No entanto, também é possível traçar alguns paralelos. O primeiro aparece logo de cara e são os obstáculos que um jovem negro enfrenta na universidade. Na série, um professor branco afirma que todas as pessoas são iguais e é, prontamente, confrontado pelos alunos negros. No Brasil, são constantes casos de racismo nas universidades. Muitas também não possuem em suas grades conteúdos que trabalhem a história da população negra brasileira. Veja o caso do estudante de design Leonardo Rebello, por exemplo. Ele revela seu descontentamento com a forma que a questão é - ou na verdade, deixa de ser - tratada. Ele, por exemplo, relata que não se sente representado no ambiente acadêmico. "Durante o curso de design, não se fala sobre afrobrasilidade e África... É Egito e olhe lá, bem por cima! Eu como estudante, acabo tendo dificuldades pra propor discussões sobre o que de fato é o design brasileiro". Além disso, ele lembra que o corpo docente é majoritariamente composto por pessoas brancas.
Outro ponto em comum entre a realidade americana, retratada na série, e a brasileira: a violência policial contra negros. A série retrata em mais de um episódio, cenas de cidadãos negros sendo abordados de maneira desproporcional por policiais e relembra casos como o de Philando Castile, que foi assassinado por policiais em 2016 e teve sua morte transmitida ao vivo por sua esposa, que estava sentada ao seu lado. Do outro lado do Atlântico, brasileiros vivem situações muito parecidas. Segundo o relatório Violência Letal contra as Crianças e Adolescentes do Brasil, 29 crianças e adolescentes são mortos por dia, no país.

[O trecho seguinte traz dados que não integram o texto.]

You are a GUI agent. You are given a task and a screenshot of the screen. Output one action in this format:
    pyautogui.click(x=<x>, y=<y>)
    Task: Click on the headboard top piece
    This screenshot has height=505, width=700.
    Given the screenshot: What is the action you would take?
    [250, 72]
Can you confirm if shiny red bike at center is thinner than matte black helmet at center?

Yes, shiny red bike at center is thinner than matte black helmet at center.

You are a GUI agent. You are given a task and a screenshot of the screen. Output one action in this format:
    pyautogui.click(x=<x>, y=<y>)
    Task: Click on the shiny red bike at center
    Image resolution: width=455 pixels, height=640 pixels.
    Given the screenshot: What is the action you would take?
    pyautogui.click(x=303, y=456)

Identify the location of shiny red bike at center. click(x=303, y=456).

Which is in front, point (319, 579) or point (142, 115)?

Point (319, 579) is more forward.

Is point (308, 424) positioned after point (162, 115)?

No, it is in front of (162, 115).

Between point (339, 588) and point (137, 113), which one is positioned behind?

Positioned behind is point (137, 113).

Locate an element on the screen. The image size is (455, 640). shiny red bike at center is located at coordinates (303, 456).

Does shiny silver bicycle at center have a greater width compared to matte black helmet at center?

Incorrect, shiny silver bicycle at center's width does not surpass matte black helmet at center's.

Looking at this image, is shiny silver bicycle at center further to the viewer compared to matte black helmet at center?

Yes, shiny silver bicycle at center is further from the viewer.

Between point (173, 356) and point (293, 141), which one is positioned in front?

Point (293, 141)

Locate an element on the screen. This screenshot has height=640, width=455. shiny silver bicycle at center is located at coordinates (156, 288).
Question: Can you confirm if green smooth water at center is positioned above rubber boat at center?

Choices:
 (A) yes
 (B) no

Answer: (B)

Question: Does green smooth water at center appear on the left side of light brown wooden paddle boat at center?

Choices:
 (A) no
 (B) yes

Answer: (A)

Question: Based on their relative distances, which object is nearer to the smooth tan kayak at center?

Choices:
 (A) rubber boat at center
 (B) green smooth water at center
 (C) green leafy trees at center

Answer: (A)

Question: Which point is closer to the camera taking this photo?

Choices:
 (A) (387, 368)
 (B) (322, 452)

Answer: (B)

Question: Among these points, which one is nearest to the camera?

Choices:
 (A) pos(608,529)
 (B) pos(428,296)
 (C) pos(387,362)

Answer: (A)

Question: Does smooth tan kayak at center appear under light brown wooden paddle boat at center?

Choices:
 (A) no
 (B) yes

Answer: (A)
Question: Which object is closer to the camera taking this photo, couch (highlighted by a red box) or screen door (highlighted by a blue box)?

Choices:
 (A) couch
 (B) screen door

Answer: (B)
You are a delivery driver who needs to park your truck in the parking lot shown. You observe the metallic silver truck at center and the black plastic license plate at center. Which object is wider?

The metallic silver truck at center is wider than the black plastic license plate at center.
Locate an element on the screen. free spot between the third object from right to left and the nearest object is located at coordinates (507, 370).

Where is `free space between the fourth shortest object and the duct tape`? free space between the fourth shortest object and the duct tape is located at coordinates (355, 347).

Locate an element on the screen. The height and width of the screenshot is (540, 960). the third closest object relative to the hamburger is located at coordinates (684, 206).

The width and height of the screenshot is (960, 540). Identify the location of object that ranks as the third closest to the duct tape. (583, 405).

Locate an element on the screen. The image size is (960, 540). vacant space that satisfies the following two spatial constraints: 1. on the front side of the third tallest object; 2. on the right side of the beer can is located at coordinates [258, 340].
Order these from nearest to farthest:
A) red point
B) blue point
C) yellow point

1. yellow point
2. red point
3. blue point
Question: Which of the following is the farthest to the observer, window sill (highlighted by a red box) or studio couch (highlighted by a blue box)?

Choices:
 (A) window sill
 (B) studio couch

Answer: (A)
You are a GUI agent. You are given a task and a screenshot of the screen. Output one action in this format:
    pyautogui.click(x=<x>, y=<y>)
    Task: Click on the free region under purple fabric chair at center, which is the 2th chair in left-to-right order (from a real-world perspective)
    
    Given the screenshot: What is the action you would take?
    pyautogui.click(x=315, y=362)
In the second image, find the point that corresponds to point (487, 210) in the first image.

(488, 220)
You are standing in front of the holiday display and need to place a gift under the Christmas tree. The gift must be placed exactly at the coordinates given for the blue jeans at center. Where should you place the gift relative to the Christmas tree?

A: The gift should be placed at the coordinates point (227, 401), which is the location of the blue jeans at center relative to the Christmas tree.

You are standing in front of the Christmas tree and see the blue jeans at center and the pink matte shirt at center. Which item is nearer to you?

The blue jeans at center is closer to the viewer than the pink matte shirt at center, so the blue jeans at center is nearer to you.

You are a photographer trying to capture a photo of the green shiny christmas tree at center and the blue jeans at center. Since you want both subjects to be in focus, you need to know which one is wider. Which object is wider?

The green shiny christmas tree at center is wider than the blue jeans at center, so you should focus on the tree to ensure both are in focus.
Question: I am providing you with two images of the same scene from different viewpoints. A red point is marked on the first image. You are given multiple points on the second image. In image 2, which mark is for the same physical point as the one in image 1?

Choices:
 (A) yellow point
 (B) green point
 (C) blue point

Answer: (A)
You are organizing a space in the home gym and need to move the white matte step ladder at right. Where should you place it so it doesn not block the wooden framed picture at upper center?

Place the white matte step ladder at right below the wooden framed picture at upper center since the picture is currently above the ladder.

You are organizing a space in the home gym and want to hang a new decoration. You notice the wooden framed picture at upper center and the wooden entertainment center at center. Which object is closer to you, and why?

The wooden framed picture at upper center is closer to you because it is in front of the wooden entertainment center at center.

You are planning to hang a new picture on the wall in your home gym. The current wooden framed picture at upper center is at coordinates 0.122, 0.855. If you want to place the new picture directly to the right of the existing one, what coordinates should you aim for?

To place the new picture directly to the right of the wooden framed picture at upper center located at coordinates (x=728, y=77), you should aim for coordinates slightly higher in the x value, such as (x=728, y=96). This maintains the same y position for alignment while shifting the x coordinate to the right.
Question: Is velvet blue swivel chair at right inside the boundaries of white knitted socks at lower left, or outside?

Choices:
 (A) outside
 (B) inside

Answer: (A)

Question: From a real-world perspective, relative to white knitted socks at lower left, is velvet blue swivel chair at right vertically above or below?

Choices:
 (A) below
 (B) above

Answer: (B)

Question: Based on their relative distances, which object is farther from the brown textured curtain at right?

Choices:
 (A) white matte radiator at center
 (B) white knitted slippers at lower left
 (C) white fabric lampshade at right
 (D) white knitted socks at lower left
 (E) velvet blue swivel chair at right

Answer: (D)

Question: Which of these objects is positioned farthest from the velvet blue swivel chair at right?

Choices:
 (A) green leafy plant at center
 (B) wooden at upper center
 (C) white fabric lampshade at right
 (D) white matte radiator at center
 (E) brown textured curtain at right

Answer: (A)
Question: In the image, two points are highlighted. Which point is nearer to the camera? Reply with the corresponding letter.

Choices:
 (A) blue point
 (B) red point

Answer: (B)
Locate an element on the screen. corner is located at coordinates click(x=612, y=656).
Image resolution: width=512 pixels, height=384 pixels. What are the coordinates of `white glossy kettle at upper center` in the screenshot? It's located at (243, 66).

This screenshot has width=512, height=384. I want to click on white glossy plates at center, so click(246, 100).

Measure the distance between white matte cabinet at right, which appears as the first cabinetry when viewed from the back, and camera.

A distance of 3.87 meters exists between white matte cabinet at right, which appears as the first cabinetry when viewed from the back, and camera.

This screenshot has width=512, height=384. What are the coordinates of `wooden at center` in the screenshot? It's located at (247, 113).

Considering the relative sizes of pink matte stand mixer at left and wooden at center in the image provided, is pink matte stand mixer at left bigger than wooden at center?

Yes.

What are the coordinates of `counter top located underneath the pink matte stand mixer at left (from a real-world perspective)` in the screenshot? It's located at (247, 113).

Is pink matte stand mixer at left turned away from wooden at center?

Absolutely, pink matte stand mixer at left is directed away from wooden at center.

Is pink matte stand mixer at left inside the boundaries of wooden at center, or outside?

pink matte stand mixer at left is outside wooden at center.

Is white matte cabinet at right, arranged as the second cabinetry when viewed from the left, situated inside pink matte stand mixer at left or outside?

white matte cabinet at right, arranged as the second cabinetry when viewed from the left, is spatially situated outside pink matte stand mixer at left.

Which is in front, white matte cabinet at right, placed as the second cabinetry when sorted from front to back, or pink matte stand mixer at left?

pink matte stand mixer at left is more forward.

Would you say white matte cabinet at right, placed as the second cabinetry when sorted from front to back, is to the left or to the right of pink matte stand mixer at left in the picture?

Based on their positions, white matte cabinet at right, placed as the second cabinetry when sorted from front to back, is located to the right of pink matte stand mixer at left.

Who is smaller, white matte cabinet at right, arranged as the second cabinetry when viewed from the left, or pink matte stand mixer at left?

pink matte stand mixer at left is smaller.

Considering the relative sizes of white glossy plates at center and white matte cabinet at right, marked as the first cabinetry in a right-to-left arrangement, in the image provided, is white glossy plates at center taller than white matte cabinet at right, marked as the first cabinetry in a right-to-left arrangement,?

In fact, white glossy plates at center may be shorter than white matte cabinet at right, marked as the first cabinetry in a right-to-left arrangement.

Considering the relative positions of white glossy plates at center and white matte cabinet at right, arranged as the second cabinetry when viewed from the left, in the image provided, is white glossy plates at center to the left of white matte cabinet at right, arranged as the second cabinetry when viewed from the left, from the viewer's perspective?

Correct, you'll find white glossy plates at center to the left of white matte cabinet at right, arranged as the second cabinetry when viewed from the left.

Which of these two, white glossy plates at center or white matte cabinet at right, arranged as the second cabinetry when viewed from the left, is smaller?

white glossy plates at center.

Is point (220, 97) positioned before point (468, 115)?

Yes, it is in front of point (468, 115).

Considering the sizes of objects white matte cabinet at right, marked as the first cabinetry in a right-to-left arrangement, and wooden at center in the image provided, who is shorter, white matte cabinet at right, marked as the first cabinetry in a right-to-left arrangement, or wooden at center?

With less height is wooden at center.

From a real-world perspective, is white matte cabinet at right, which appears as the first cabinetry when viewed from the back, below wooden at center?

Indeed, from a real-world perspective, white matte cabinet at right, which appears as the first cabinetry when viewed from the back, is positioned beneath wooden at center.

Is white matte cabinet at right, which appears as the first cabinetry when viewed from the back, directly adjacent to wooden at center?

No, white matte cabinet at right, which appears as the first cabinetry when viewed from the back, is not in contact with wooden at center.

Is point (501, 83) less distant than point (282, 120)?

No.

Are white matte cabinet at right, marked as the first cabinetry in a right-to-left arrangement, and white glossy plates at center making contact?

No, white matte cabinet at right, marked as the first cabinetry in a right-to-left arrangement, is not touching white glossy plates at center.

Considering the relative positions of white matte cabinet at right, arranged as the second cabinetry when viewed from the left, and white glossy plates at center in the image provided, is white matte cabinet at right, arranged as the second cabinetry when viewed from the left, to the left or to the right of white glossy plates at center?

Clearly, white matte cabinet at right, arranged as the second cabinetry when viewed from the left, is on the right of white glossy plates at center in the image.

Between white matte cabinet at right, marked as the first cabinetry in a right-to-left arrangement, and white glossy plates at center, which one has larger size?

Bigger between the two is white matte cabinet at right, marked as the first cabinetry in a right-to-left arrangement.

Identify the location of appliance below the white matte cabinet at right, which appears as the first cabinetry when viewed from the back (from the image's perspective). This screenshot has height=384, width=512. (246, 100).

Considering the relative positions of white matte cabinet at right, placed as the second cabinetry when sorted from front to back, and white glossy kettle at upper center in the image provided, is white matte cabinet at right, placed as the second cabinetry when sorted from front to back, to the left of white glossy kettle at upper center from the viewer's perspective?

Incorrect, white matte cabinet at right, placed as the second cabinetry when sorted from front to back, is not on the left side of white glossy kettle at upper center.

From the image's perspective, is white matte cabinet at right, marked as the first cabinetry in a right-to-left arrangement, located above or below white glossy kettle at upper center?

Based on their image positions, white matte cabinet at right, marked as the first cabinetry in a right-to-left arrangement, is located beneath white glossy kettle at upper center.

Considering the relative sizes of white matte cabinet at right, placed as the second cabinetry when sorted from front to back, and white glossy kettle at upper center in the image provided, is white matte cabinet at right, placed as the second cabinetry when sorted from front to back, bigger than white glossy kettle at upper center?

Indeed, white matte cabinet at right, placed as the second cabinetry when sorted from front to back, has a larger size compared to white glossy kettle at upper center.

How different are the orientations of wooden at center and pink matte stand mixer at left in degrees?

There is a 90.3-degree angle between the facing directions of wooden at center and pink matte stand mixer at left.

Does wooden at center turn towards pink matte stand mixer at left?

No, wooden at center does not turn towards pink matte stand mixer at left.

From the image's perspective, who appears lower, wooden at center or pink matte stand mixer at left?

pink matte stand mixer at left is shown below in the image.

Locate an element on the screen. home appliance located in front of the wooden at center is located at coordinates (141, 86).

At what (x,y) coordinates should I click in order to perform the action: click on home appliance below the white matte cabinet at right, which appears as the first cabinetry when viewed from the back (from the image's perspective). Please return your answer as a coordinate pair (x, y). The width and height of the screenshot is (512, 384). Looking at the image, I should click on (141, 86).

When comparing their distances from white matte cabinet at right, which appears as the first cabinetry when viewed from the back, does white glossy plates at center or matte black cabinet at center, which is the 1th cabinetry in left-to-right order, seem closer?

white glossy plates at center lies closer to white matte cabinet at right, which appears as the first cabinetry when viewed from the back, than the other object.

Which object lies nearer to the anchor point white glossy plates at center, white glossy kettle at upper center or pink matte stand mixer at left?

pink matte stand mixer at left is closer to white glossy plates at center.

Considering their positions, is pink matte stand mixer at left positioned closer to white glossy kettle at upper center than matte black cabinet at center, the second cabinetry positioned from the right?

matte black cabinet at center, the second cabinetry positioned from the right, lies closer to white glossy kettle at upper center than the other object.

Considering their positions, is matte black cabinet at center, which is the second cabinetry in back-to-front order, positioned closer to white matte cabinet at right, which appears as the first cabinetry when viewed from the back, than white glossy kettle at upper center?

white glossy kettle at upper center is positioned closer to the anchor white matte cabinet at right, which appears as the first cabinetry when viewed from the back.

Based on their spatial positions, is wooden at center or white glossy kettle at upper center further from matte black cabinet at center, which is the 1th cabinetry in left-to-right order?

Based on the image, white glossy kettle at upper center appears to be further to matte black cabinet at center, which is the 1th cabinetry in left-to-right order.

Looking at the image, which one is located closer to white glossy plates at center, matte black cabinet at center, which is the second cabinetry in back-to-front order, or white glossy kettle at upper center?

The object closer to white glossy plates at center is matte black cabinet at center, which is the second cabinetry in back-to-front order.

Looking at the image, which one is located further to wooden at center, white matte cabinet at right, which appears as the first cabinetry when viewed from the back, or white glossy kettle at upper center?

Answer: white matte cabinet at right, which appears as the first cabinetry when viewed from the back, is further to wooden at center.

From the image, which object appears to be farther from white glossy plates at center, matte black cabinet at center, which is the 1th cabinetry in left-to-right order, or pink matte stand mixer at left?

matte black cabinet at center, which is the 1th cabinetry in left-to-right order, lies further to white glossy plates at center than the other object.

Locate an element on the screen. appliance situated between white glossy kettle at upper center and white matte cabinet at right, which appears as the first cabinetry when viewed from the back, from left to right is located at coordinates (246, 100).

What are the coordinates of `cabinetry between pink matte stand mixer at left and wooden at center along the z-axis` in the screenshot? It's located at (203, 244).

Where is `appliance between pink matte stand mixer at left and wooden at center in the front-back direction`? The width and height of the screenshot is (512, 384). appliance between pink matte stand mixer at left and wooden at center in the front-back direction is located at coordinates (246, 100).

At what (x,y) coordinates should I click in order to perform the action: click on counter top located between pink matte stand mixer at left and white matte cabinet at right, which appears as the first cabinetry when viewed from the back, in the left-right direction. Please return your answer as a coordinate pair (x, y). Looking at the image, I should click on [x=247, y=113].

Esses dados ainda revelam que a chance de um jovem negro ser vítima de homicídio é 178% maior do que jovem branco. Além disso, os números do Levantamento Nacional de Informações Penitenciárias de 2014 mostravam que a população carcerária brasileira é composta de 67% de negros.
A série de ficção também mostra o problema que muitas mulheres negras têm com sua autoestima e como essa realidade está sendo modificada aos poucos através de movimentos de "empoderamento". Assim como a personagem Coco, milhares de brasileiras passaram anos de suas vidas alisando os cabelos para que eles fossem considerados bonitos. Mas a aceitação de cachos crespos soltos e livres de produtos químicos fizeram uma verdadeira revolução no mercado pode ser acompanhada nas gôndolas de supermercados e lojas especializadas em produtos de beleza, com a diversidade cada vez maior de produtos para esse público.
A última analogia é o fato de ambas as sociedades terem dificuldades em se reconhecer enquanto racistas. A série mostra a dificuldade de diálogo que os negros enfrentam quando tentam denunciar episódios de racismo para pessoas brancas. Essa situação se repete no Brasil, como aponta uma pesquisa realizada pelo NUBE (Núcleo Brasileiro de Estágios), uma empresa de estágios utilizado especialmente por universitários, como os da série. Mais de 24% dos entrevistados afirmaram que uma conversa sobre raça é "desnecessária, pois somos todos iguais", ou seja, eles acreditam que não é importante falar sobre esse tema e outros 7% disseram que a discussão sobre racismo no Brasil “está se tornando um exagero e pode trazer consequências negativas no futuro”.